Both of these mice are the same colour (dove), so you can see how the satin coat affects the colour.


----------



## Bexbow13 (Jul 1, 2012)

Thanks for the pics demonstrates well!!


----------



## Autumn2005 (Apr 21, 2010)

Serena said:


> the easiest way to know if it is a satin is to have a look at the upper front teeth. normally they are yellow, in satins they are white.


Great advice.... now how do I get them to smile???? :?


----------



## Wight Isle Stud (May 19, 2010)

if you cant tell its a Satin from as soon as it furs up its not worth keeping !!


----------



## moustress (Sep 25, 2009)

Only on a really healthy black self is satin hard to identify; you need to look at the belly. If it is at all shiny, it's a satin black. The rest of the colors, it's the shiny all over that tells.


----------



## Autumn2005 (Apr 21, 2010)

Lol, since 90% of the mice in my mousery carry satin, if they're not already satin, I'm always excited when the fur comes in.
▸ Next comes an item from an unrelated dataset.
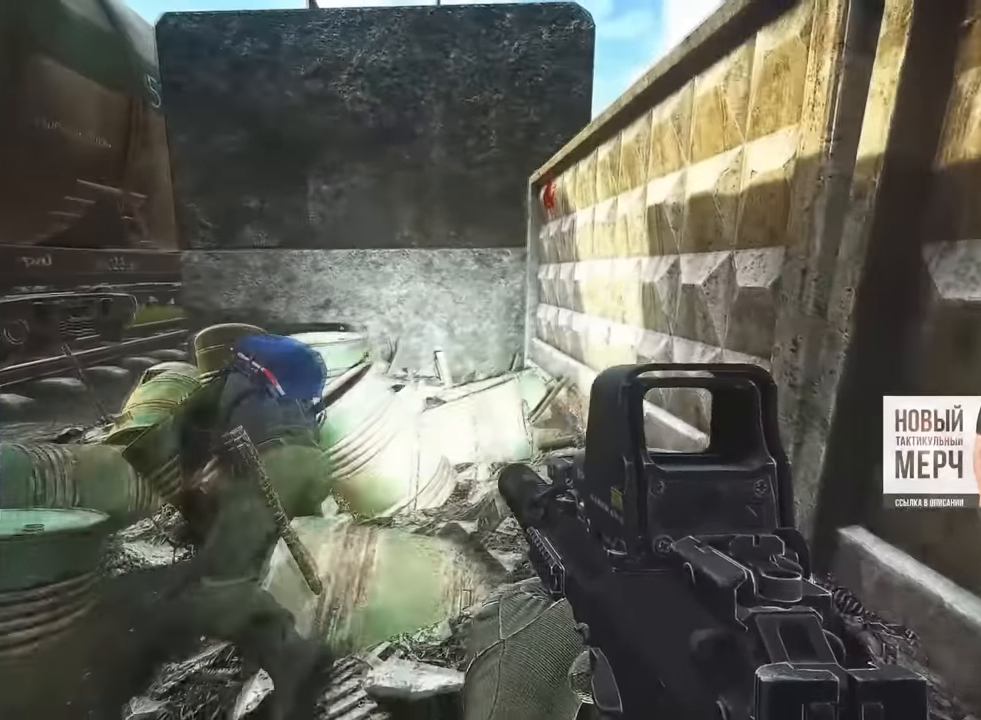
{"keys": ["a", "w"], "mouse": [], "events": [[84, "d", "up"], [100, "shift", "down"], [184, "shift", "up"], [384, "mouse_right", "down"], [401, "mouse_left", "down"], [484, "mouse_left", "up"], [501, "a", "down"], [501, "mouse_right", "up"]]}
On pied, it's super easy to tell, the white fur really shows it up. But on dark ones, sometimes I get really excited when the fur first comes in, thinking I have a satin, and then a couple days later I realize it's just healthy baby fur that is shiny but not satin.
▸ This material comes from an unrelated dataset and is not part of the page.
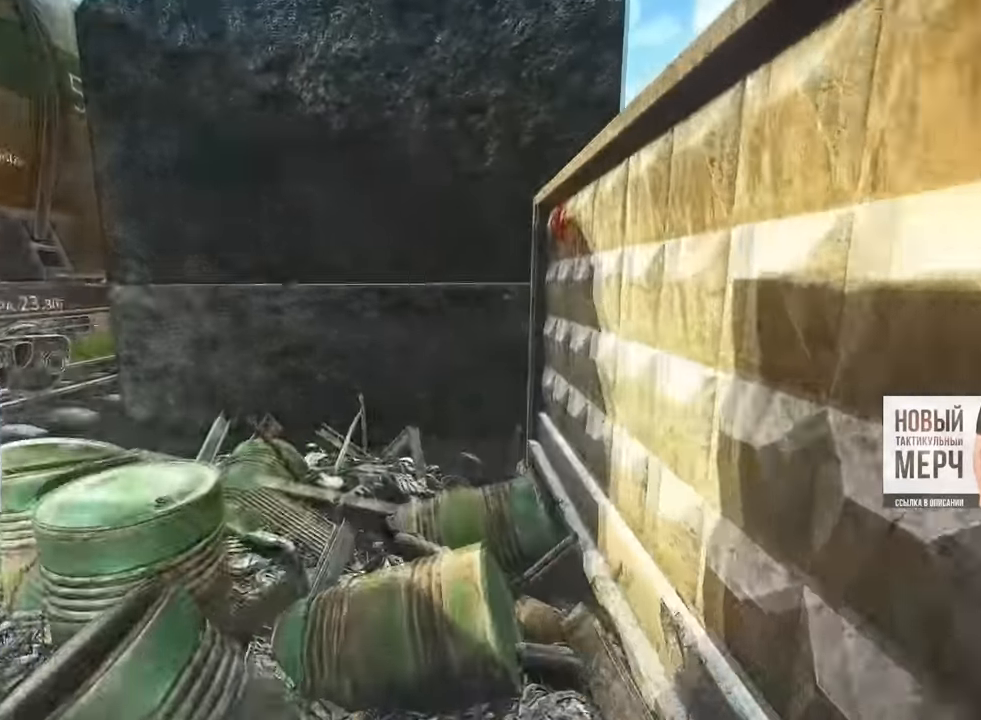
{"keys": ["a", "w"], "mouse": ["right"]}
I find it easier to tell around the genitals and behind the ears, where there are lighter hairs, on babies I have doubts about. I've yet to get a living mouse to willingly let me see their teeth.


----------



## Au Naturel (Jun 8, 2012)

Serena said:


> the easiest way to know if it is a satin is to have a look at the upper front teeth. normally they are yellow, in satins they are white.


Good fact.


----------



## moustress (Sep 25, 2009)

Autumn 2006: No, they won't do it willingly, but one needs to learn to be firmly gentle, and scruff them, gently but firmly press against the teeth with a toothpick or shaft of a cotton swab. The mouth will open and you can observe the teeth. I kind of scruff then let the mousie rest against the hand and tip it back a bit, and apply the toothpick sideways against the teeth. They don't like it, but that's the drill. You need tp scruff right behind the ears, so they don't have wiggle room to turn a bit and perforate you.


----------